**Article**
=-=-=

Utilities don’t particularly like to talk about distributed renewable energy (like solar panels on people’s rooftops) because distributed energy threatens their profit. However, they will at least acknowledge the plausibility of big centralized solar and wind farms. PGE’s most recent IRP, from 2016, identifies three such resources: 103 megawatts of solar power in East Oregon, 338 mW in a Pacific Northwest wind farm, and 236 mW of wind power from Montana. (6) Combined, these resources total 677 mW of power. The Carty II gas-fired power plant—which PGE is currently getting the permits for from various Oregon state agencies—would produce 530 mW.

There is no technological or regulatory barrier to these wind and solar resources being used instead of building new fossil fuel infrastructure. The only barrier is greed. The company could use renewables instead of burning gas and make a profit, but they wouldn’t maximize profit.

Thus, PGE is simply choosing to burn the world, and no one in Oregon state government—not at the PUC, the legislature, or the OGWC (if the OGWC can plausibly be described as a separate entity from PGE)—seems to mind.

The tangled web of carbon and power briefly described here—in which people like Jim Piro move back and forth between climate-killing corporate CEO and state climate policy advisor, in which it is every agency’s hypothetical job to take climate action and thus no agency’s actual job to stop Carty—is invisible. It must be revealed. Making the unseen seen, forcing a response from institutional power and thus shifting the range of its possible behaviors, is a key premise of direct action.

This fight will be different than others in our region against new fossil fuel infrastructure, as it does not involve just bulk fossil fuel transport or an export market. It is a fight over how active power demand will be supplied and/or reduced. It is thus a critical nexus for engaging a broader set of questions concerning how we achieve radical reductions in emissions built in to our current ways of living. The range of scenarios conceivable to those in power are all predicated on the inherent need for continued economic expansion, and thus are inimical to life. They literally cannot envisage a shift away from their market logic even if the consequence for not doing so is the end of the world.

=-=-=

**Tasks and exercises**
• a. Arrange every line of the listing as a Markdown table with the columns Row and Line, leaving out blank lines. Omit the pictures from your answer.
• b. Pick up the PGE passage after its last sentence and continue writing it.
The PGE passage and the listing come from separate sources.

[Some records]

=-=-=

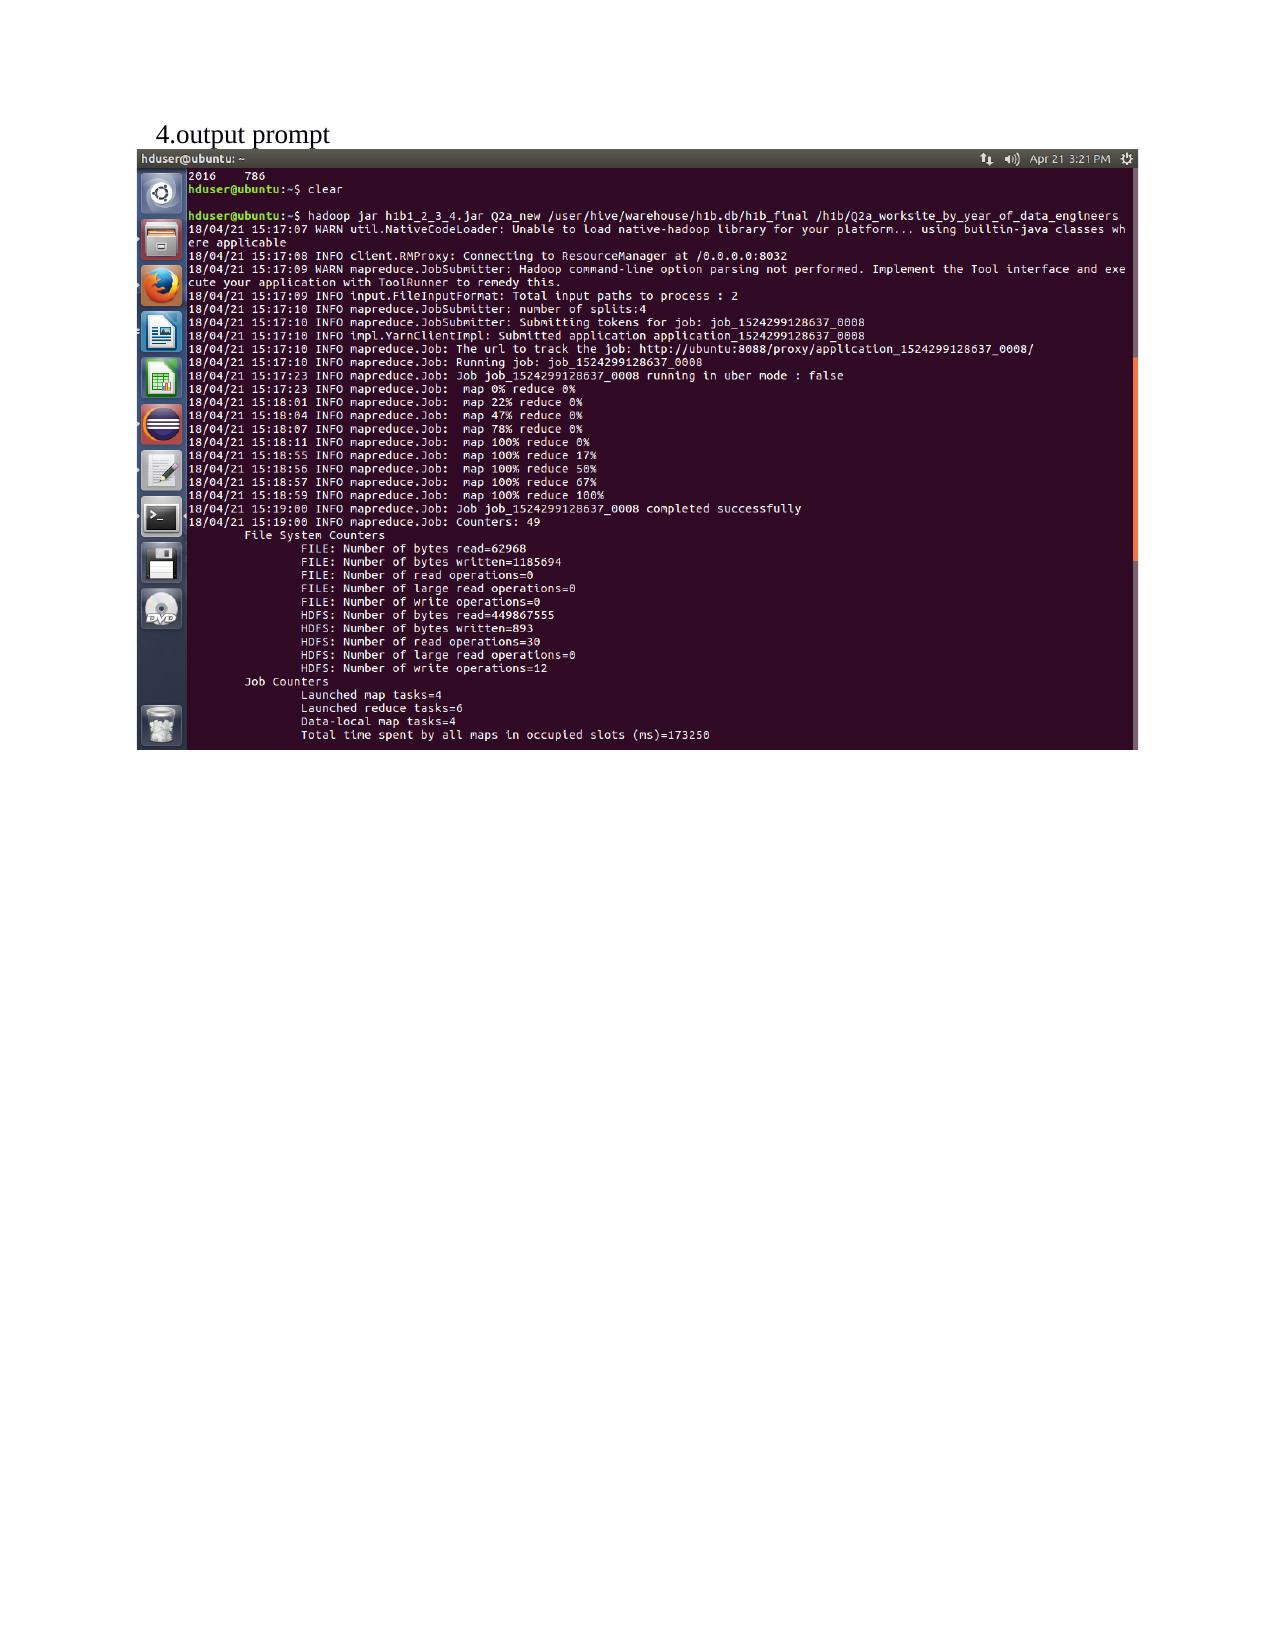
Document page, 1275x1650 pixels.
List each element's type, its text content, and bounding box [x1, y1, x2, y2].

text 4.output prompt [156, 118, 1157, 149]
picture [136, 149, 1139, 750]
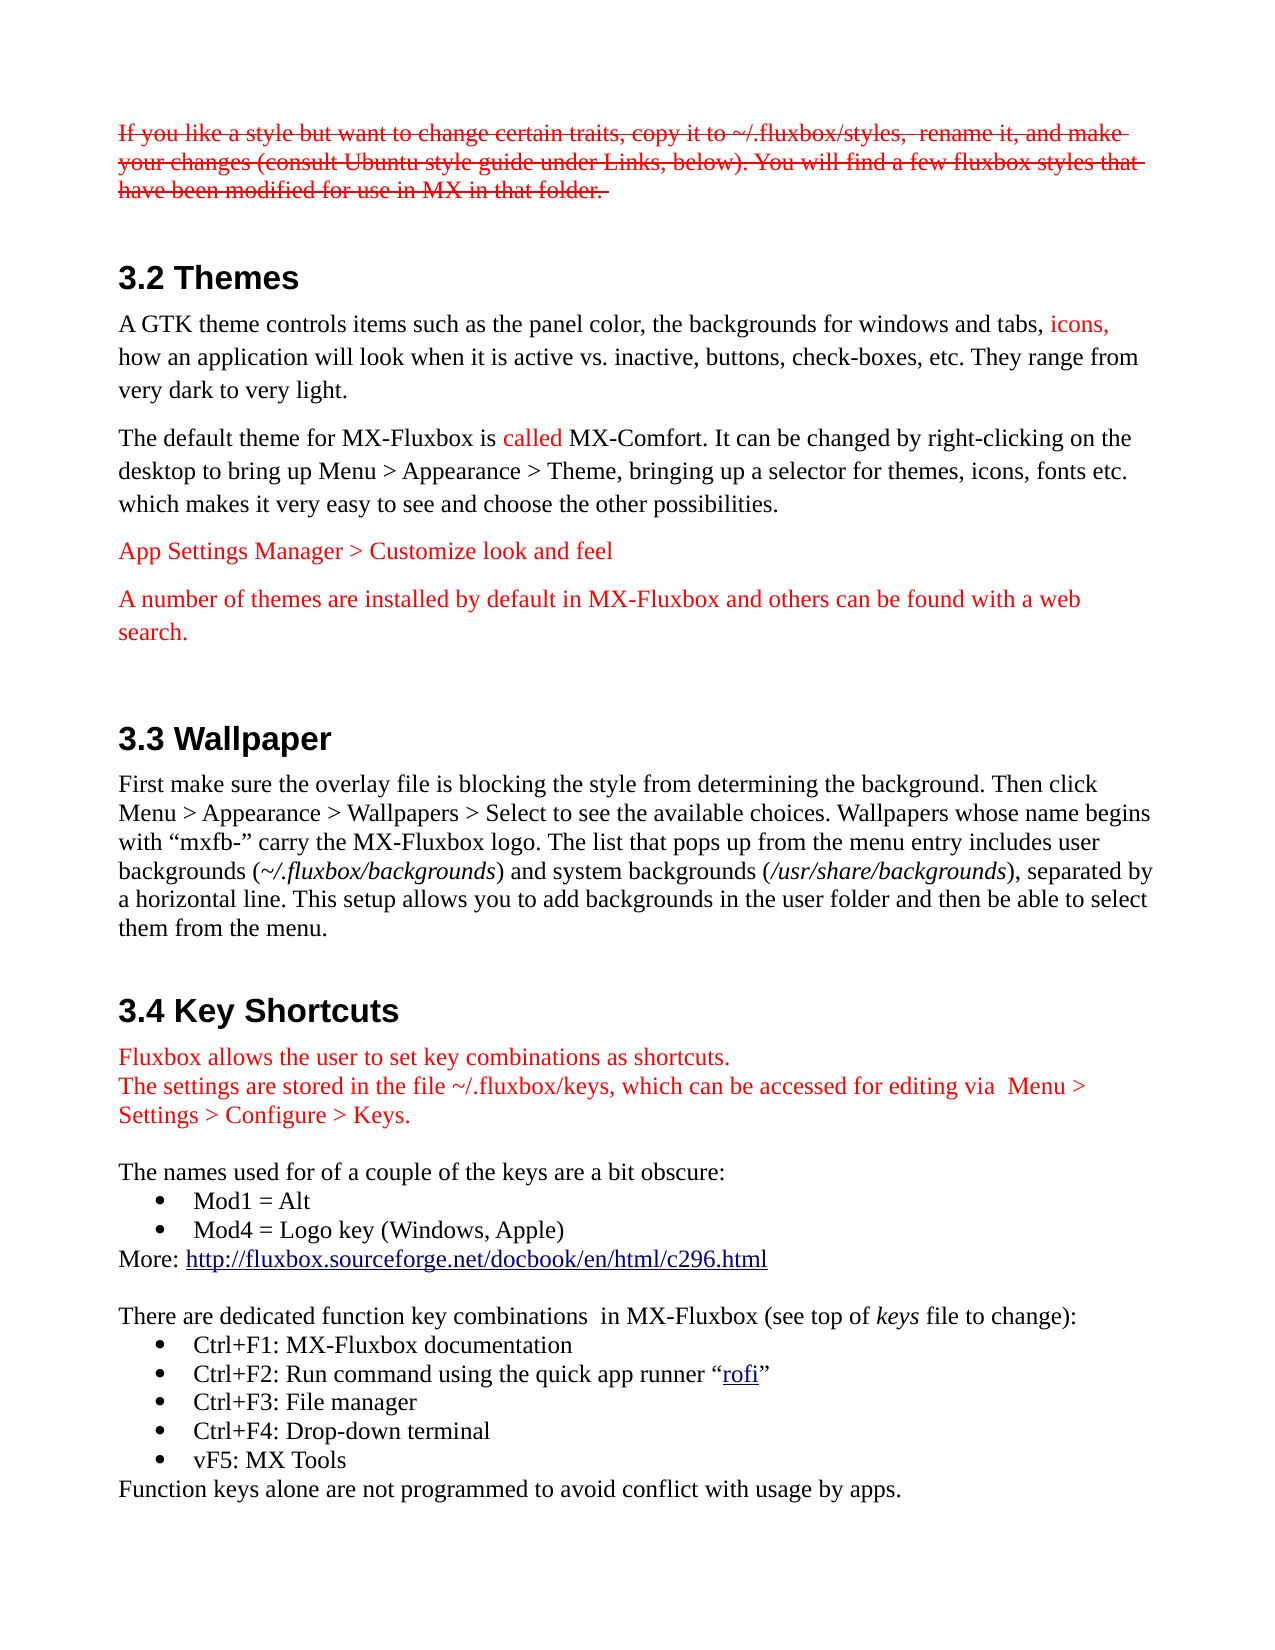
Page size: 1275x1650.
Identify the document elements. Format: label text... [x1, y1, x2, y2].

=-=-=

**Answers**
• a.
| Row | Line |
|---|---|
| 1 | Document page, 1275x1650 pixels. |
| 2 | List each element's type, its text content, and bounding box [x1, y1, x2, y2]. |
| 3 | text 4.output prompt [156, 118, 1157, 149] |
| 4 | picture [136, 149, 1139, 750] |
| 5 | Page size: 1275x1650. |
| 6 | Identify the document elements. Format: label text... [x1, y1, x2, y2]. |

• b.
We can. We can envision far more aggressive reductions in power consumption when we don’t assume corporate profit is necessary, important, or particularly desirable. We can talk about the economic inequality in power consumption, where a wealthy minority consumes a hugely disproportionate amount of energy, while institutional discourse will always prefer to make us all equally liable for climate chaos. We can envision efforts at installing distributed renewable energy as earnest and aggressive as one would expect if everything depended on it.

PGE’s construction of the first Carty gas-fired plant in 2016, and the hasty permit approvals it is receiving for the second one, illustrate how completely meaningless broad aspirational climate laws, pacts, and proclamations without any implementing details are. The institutions have failed us completely on a matter central to the prospects for wellbeing and survival of people and the planet. We must articulate a vision beyond their scope, and we must pursue it outside the channels of their power.

  1. ORS 468A.205 section 1 tells us: “The Legislative Assembly declares that it is the policy of this state to reduce greenhouse gas emissions in Oregon . . .” and gives the emissions targets before summarily concluding: “This section does not create any additional regulatory authority for an agency of the executive department . . .”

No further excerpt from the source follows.